Anoche no pude dormir, Omran.
Lloré varias veces porque tú no podías llorar.
Sobre la almohada mojada, pensaba en dónde estarías en ese momento y qué pasaría cuando todos se olvidaran de tu foto.
Pensaba en lo mucho que deseaba abrazarte y hacerte sentir seguro por un momento, hacerte sentir como un niño.
Imaginaba cómo sería darte un hogar, ser tu hogar.

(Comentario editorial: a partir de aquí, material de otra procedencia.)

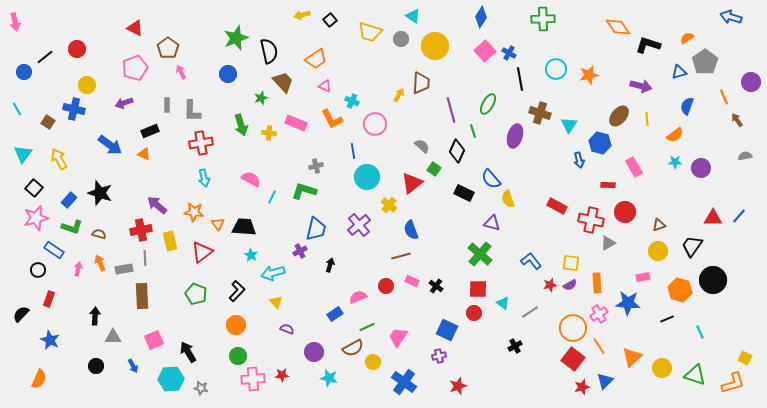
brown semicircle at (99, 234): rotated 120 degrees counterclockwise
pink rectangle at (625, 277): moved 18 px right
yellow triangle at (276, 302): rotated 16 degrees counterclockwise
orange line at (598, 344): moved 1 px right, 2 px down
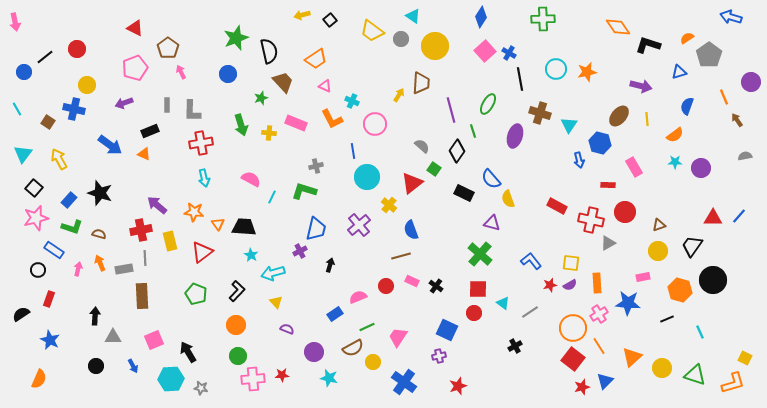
yellow trapezoid at (370, 32): moved 2 px right, 1 px up; rotated 20 degrees clockwise
gray pentagon at (705, 62): moved 4 px right, 7 px up
orange star at (589, 75): moved 2 px left, 3 px up
black diamond at (457, 151): rotated 10 degrees clockwise
black semicircle at (21, 314): rotated 12 degrees clockwise
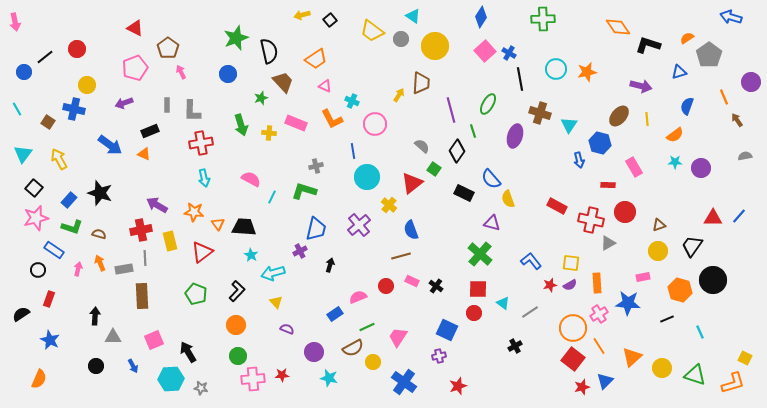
purple arrow at (157, 205): rotated 10 degrees counterclockwise
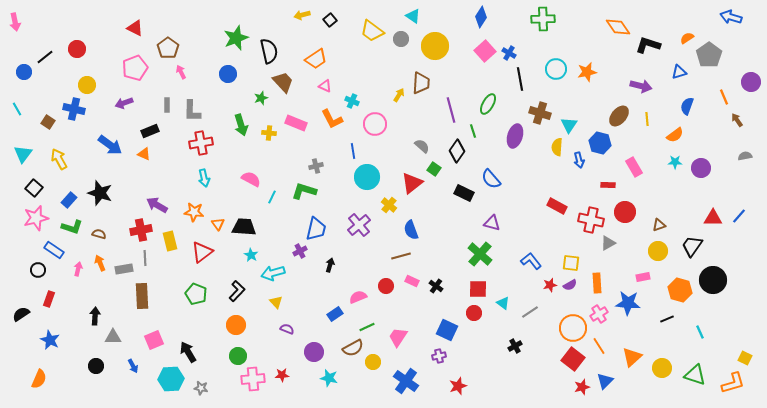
yellow semicircle at (508, 199): moved 49 px right, 52 px up; rotated 24 degrees clockwise
blue cross at (404, 382): moved 2 px right, 1 px up
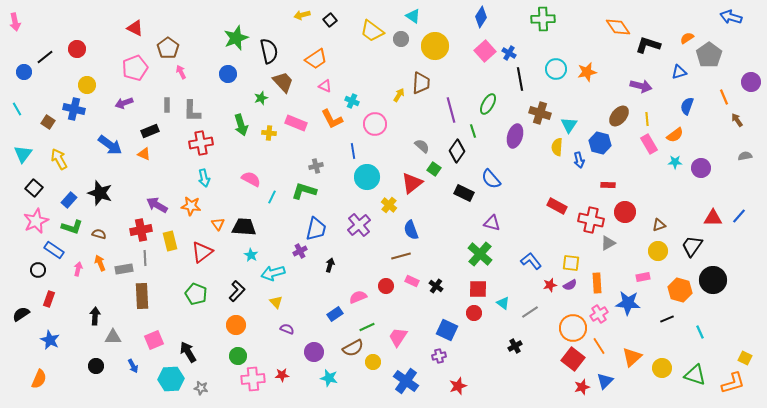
pink rectangle at (634, 167): moved 15 px right, 23 px up
orange star at (194, 212): moved 3 px left, 6 px up
pink star at (36, 218): moved 3 px down; rotated 10 degrees counterclockwise
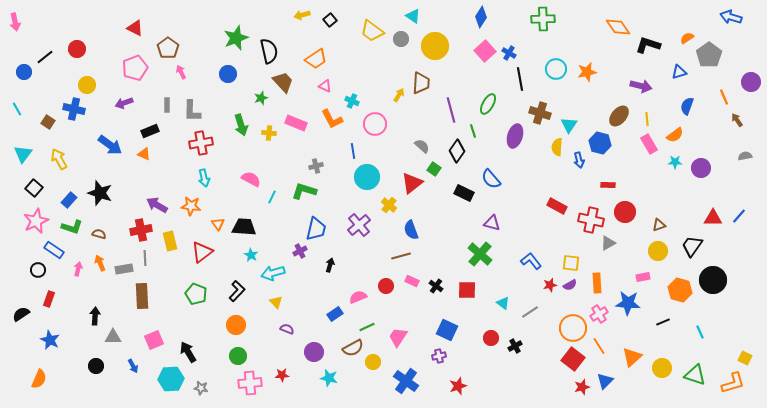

Cerraba los ojos pero lo único que veía era la imagen de tu cuerpecito sucio; de unas piernitas que volaban sobre la silla de una ambulancia; de un pelo despeinado, cortado por alguien en forma de hongo con amor; de una boquita estrecha, cerrada por el dolor, como un punto en medio de la nada; de una mirada apagada, caída, sin más fuerzas y bajo la sangre; de una carita sin expresión o, mejor, con la expresión más profunda de la impotencia y la resignación ante el horror, de la tristeza infinita, del miedo que se pierde cuando ya no hay nada que perder.
Pero solo tienes cinco años, es imposible que hayas perdido el miedo y sé que tu corazón, y los de miles de niños como tú, se sienten solos ahora, temerosos de un futuro que ya no ilusiona, en medio de la monstruosidad que les ha tocado vivir.
Cinco años en los que solo has visto guerra y a los que ahora, para tantos, seguirá ese dolor agudo de la desesperanza sin el consuelo de una familia, haciéndose adultos sin siquiera haber sido niños, mirando a los ojos a un mundo que los ha dejado solos, que manifiesta impresión y tristeza por una foto, sin entender nada más, pero al otro día vuelve a elegir la guerra, también sin comprenderlo.
Ay, Omran, tú, que eres Aylan, que eres miles, millones, hijo no merecido de la guerra, si supieras de qué manera te has metido en mi corazón.